In a release from Johnson City Schools (JCS), the first trial run of bluegrass camps was lauded as a success Monday and served as a backdrop for an even bigger announcement: the eventual creation of a full-fledged bluegrass program within Science Hill.
Any kind of new school band is a big undertaking, but JCS said it was much easier with help from ETSU’s world-renowned Bluegrass, Old-Time, and Roots Music Studies Program.
“The administration of Science Hill reached out to us and asked ‘What do you think of this idea of having youngsters learning to play bluegrass instruments, old-time instruments at our schools?'” said Dr. Daniel Boner, director of the ETSU program. “And of course, that’s right up our alley.”
Part of the program’s creation was a rise in grassroots interest from the school system, especially as students began asking for the chance to learn.
“There are so many students in this area that already know about this music, and already love it,” Dr. Nate Olson, academic director of ETSU’s program said. “They already want to do something in it, there just aren’t opportunities in the school system to do that.”
A projected start date of fall 2023 was floated in the release. The curriculum for such a program, complete with an emphasis on local history and culture, is still in the works.

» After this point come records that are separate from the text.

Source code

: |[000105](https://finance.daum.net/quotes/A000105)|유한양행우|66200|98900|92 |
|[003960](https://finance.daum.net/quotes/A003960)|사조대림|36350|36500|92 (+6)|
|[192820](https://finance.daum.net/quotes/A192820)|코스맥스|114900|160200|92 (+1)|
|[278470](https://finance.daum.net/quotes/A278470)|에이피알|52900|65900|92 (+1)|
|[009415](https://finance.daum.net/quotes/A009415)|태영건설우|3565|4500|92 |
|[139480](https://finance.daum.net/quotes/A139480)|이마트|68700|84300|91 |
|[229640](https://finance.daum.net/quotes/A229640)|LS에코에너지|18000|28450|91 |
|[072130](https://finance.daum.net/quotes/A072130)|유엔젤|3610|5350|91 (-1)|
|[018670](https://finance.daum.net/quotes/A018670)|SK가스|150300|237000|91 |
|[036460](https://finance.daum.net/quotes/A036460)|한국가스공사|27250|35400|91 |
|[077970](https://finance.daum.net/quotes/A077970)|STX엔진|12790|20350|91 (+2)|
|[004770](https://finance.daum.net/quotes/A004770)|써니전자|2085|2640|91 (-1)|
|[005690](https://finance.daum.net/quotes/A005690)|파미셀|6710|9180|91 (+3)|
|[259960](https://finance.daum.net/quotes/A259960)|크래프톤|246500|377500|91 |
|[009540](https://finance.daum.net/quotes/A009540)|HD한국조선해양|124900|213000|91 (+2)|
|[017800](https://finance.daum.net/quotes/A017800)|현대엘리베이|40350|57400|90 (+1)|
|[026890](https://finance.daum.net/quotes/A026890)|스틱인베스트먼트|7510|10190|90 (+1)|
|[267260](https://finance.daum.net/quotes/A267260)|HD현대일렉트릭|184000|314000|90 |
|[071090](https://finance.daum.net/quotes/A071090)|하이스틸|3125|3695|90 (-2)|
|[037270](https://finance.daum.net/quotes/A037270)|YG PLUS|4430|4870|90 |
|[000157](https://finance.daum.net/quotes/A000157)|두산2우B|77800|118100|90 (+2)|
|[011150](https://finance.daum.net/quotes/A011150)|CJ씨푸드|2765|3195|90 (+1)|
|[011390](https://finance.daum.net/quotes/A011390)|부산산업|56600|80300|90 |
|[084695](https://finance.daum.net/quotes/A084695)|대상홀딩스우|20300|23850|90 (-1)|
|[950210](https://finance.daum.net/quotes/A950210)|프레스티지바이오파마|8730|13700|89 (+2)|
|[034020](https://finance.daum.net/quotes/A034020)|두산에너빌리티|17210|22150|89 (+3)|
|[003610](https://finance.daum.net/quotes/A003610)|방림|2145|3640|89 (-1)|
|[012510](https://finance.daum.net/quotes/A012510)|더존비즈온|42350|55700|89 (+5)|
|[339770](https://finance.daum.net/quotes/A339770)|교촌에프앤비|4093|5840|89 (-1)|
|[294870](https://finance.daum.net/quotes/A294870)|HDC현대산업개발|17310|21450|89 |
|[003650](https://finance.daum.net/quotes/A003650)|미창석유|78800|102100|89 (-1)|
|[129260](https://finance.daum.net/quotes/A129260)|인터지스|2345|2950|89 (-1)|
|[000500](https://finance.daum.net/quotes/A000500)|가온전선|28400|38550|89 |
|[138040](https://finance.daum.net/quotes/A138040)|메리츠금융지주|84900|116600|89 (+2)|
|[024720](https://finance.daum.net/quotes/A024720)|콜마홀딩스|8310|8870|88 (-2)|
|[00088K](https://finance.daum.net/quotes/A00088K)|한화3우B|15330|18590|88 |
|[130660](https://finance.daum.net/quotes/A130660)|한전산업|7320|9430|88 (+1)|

“From the very beginning, the administrators at JC Schools are talking about this,” Olson said. “It’s not just about the music, but we understand that this music has a lot of cultural significance, and we want the students to understand the historical roots of it.”
At ETSU, faculty are hoping even more systems will reach out and tap into the vast musical, educational and historical resources available within their walls.
“It will take interest from the school districts for us to be able to provide the service,” Dr. Boner said. “We can’t just dictate what they should do, we can spark interest.”
Dr. Olson said bluegrass and old-time music present an opportunity for systems that may not otherwise be able to provide full-size bands and orchestras for students.
“A rural school might not be able to field a huge marching band, or a full orchestra or even a full choir,” Dr. Olson said. “But they can do a five-piece bluegrass band or a few of them, and we’re excited about that.”